* What you will do *
Each entry is to be printed again word for word.

* Records from a data collection *
===

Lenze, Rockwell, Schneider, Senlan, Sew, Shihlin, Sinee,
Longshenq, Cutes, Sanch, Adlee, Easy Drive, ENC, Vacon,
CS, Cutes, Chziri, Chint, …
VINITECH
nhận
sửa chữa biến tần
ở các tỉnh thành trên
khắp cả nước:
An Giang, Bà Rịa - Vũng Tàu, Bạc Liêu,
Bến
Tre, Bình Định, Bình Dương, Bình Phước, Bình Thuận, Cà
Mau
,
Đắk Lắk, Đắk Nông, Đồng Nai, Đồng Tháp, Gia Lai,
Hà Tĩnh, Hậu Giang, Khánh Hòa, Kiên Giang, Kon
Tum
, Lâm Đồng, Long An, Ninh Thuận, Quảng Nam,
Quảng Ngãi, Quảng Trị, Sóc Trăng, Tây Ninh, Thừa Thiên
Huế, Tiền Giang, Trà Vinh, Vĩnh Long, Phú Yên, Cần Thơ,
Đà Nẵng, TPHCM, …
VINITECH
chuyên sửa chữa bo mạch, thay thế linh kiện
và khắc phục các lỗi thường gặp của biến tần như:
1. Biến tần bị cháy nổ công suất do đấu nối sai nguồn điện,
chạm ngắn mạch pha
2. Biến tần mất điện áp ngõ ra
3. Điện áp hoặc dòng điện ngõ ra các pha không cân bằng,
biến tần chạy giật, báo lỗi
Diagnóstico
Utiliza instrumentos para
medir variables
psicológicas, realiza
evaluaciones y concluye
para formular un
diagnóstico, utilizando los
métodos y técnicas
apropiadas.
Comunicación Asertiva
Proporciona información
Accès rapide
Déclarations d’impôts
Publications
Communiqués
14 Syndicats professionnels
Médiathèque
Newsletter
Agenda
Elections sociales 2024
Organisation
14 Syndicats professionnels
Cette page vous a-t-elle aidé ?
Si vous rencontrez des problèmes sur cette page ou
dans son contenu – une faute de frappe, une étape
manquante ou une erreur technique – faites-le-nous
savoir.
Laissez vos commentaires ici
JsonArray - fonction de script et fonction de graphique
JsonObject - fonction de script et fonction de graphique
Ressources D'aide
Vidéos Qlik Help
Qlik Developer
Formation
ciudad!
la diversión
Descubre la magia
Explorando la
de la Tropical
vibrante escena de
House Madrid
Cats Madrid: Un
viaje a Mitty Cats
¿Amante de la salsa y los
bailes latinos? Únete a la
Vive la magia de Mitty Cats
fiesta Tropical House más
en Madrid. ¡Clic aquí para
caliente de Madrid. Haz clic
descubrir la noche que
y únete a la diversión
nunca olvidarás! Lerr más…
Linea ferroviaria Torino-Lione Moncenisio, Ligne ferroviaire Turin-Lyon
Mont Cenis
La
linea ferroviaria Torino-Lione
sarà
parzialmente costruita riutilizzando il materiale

===

* Solution to this exercise *
Lenze, Rockwell, Schneider, Senlan, Sew, Shihlin, Sinee,
Longshenq, Cutes, Sanch, Adlee, Easy Drive, ENC, Vacon,
CS, Cutes, Chziri, Chint, …
VINITECH
nhận
sửa chữa biến tần
ở các tỉnh thành trên
khắp cả nước:
An Giang, Bà Rịa - Vũng Tàu, Bạc Liêu,
Bến
Tre, Bình Định, Bình Dương, Bình Phước, Bình Thuận, Cà
Mau
,
Đắk Lắk, Đắk Nông, Đồng Nai, Đồng Tháp, Gia Lai,
Hà Tĩnh, Hậu Giang, Khánh Hòa, Kiên Giang, Kon
Tum
, Lâm Đồng, Long An, Ninh Thuận, Quảng Nam,
Quảng Ngãi, Quảng Trị, Sóc Trăng, Tây Ninh, Thừa Thiên
Huế, Tiền Giang, Trà Vinh, Vĩnh Long, Phú Yên, Cần Thơ,
Đà Nẵng, TPHCM, …
VINITECH
chuyên sửa chữa bo mạch, thay thế linh kiện
và khắc phục các lỗi thường gặp của biến tần như:
1. Biến tần bị cháy nổ công suất do đấu nối sai nguồn điện,
chạm ngắn mạch pha
2. Biến tần mất điện áp ngõ ra
3. Điện áp hoặc dòng điện ngõ ra các pha không cân bằng,
biến tần chạy giật, báo lỗi
Diagnóstico
Utiliza instrumentos para
medir variables
psicológicas, realiza
evaluaciones y concluye
para formular un
diagnóstico, utilizando los
métodos y técnicas
apropiadas.
Comunicación Asertiva
Proporciona información
Accès rapide
Déclarations d’impôts
Publications
Communiqués
14 Syndicats professionnels
Médiathèque
Newsletter
Agenda
Elections sociales 2024
Organisation
14 Syndicats professionnels
Cette page vous a-t-elle aidé ?
Si vous rencontrez des problèmes sur cette page ou
dans son contenu – une faute de frappe, une étape
manquante ou une erreur technique – faites-le-nous
savoir.
Laissez vos commentaires ici
JsonArray - fonction de script et fonction de graphique
JsonObject - fonction de script et fonction de graphique
Ressources D'aide
Vidéos Qlik Help
Qlik Developer
Formation
ciudad!
la diversión
Descubre la magia
Explorando la
de la Tropical
vibrante escena de
House Madrid
Cats Madrid: Un
viaje a Mitty Cats
¿Amante de la salsa y los
bailes latinos? Únete a la
Vive la magia de Mitty Cats
fiesta Tropical House más
en Madrid. ¡Clic aquí para
caliente de Madrid. Haz clic
descubrir la noche que
y únete a la diversión
nunca olvidarás! Lerr más…
Linea ferroviaria Torino-Lione Moncenisio, Ligne ferroviaire Turin-Lyon
Mont Cenis
La
linea ferroviaria Torino-Lione
sarà
parzialmente costruita riutilizzando il materiale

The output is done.